• [What you should do] Locate the string "pixels" throughout the material and copy every line in which it occurs.

[[ Supplied data, beginning ]]

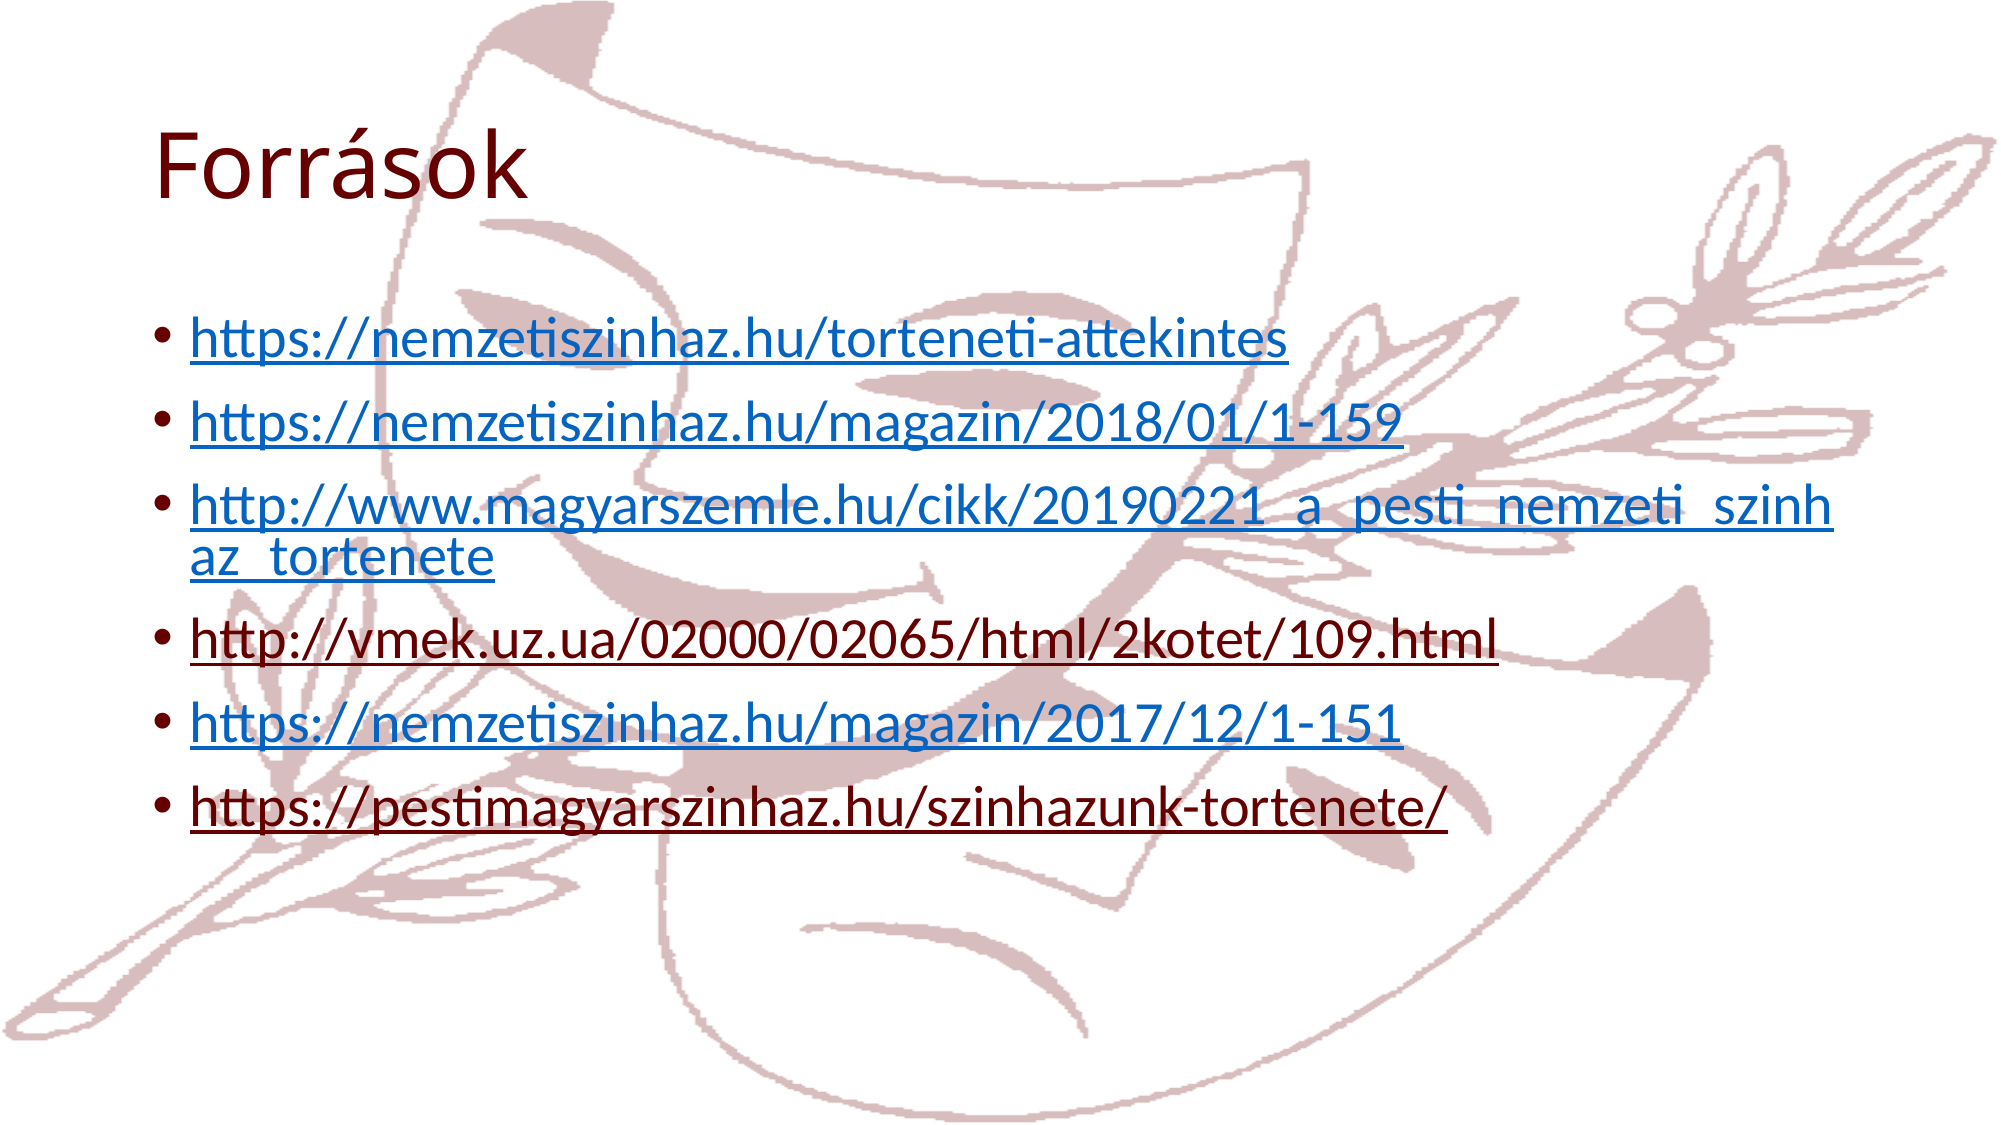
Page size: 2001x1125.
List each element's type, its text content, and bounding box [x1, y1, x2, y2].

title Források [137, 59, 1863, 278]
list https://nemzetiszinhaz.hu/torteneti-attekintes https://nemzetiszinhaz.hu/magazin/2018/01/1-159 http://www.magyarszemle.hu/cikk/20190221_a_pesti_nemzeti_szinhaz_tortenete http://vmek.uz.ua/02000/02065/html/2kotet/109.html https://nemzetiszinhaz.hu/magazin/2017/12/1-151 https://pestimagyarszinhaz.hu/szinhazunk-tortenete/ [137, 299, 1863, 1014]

[[ Supplied data, end ]]
[[ Supplied data, beginning ]]

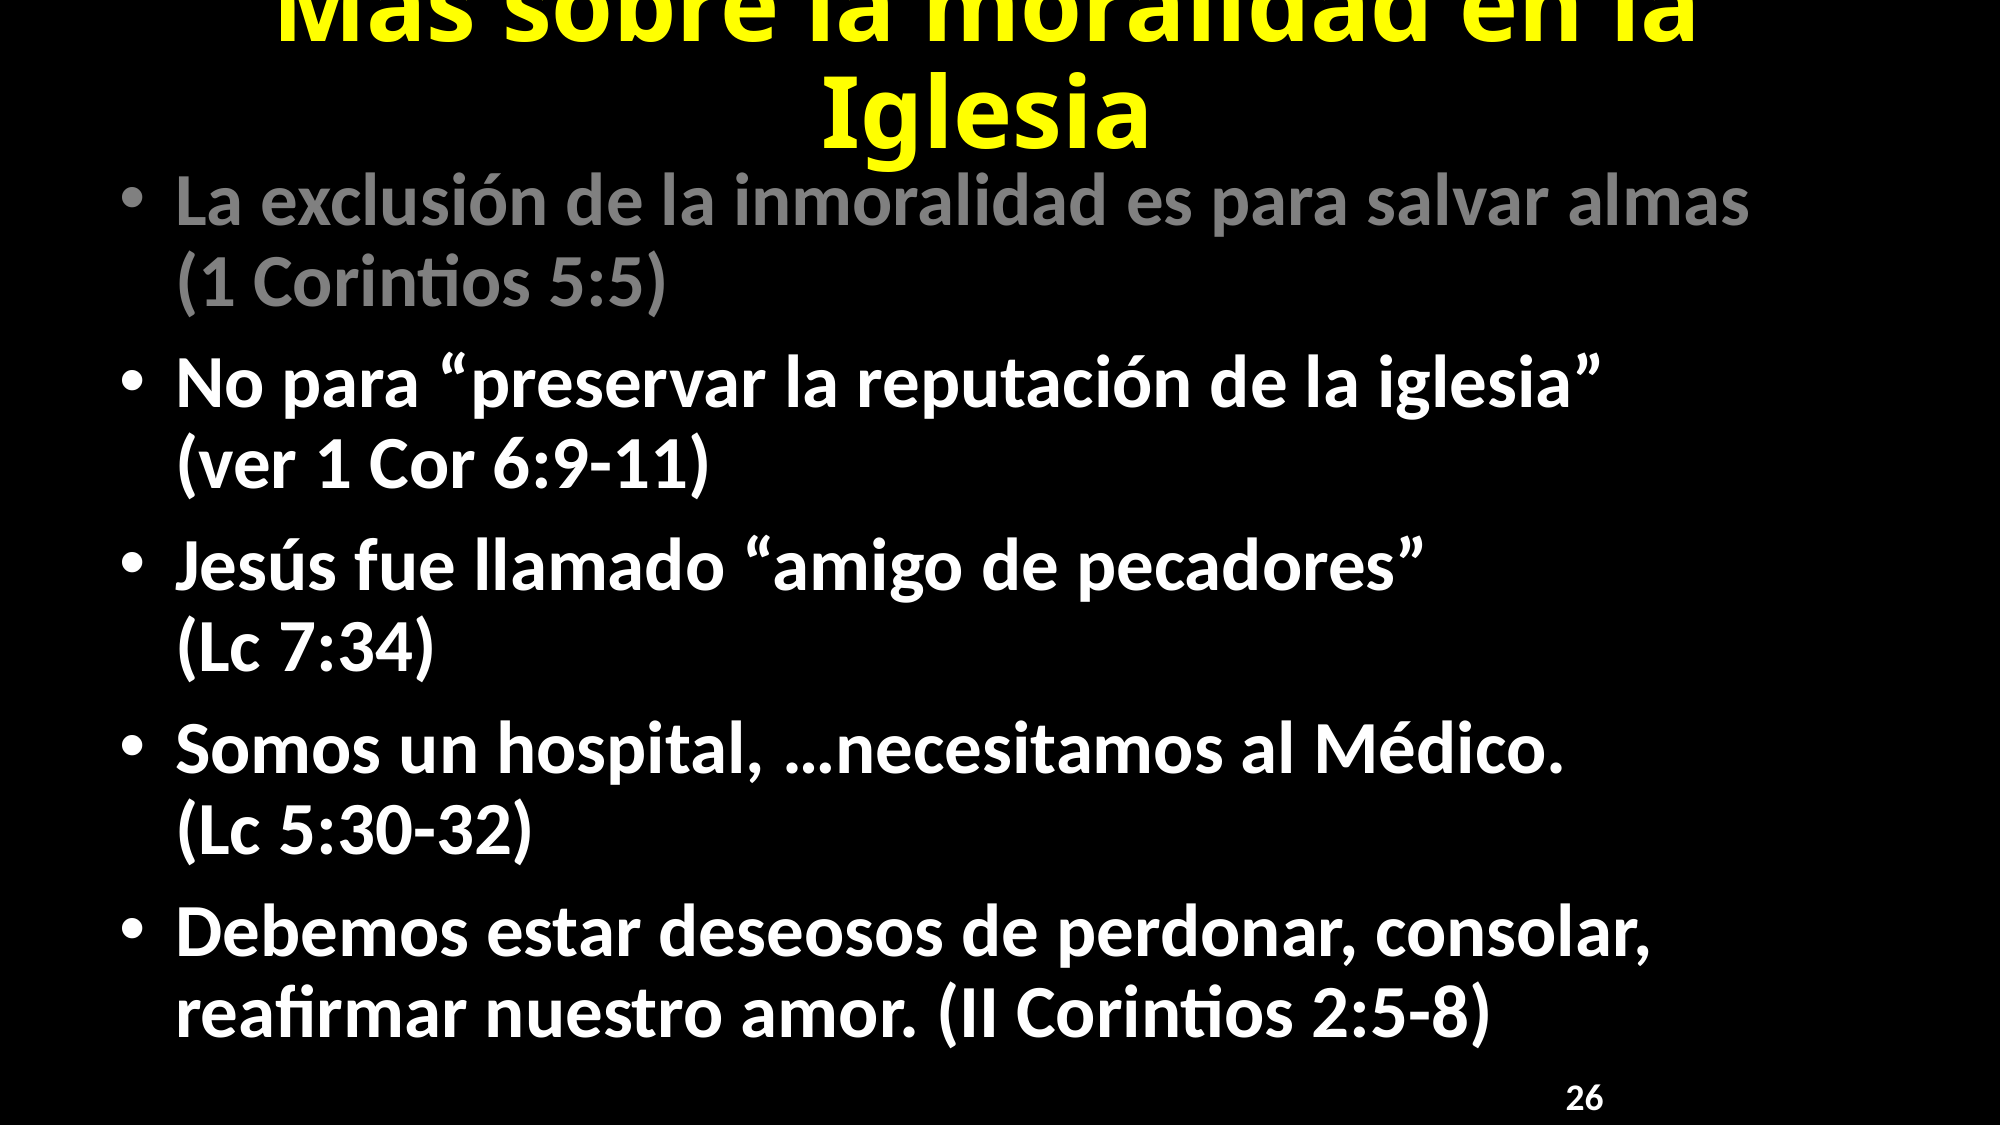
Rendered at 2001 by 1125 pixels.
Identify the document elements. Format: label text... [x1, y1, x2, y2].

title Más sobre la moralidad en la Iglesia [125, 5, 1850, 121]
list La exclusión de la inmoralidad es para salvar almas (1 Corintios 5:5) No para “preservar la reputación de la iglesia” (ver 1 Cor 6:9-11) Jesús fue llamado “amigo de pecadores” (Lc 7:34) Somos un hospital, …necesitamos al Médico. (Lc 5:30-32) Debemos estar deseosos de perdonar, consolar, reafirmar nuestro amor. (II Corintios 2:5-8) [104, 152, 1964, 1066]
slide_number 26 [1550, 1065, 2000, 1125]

[[ Supplied data, end ]]
[[ Supplied data, beginning ]]

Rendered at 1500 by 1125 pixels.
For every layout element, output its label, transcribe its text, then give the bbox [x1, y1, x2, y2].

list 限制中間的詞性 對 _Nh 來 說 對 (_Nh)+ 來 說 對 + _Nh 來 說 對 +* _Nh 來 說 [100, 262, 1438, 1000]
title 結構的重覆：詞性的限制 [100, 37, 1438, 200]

[[ Supplied data, end ]]

• [Worked solution]
Rendered at 2001 by 1125 pixels.
Rendered at 1500 by 1125 pixels.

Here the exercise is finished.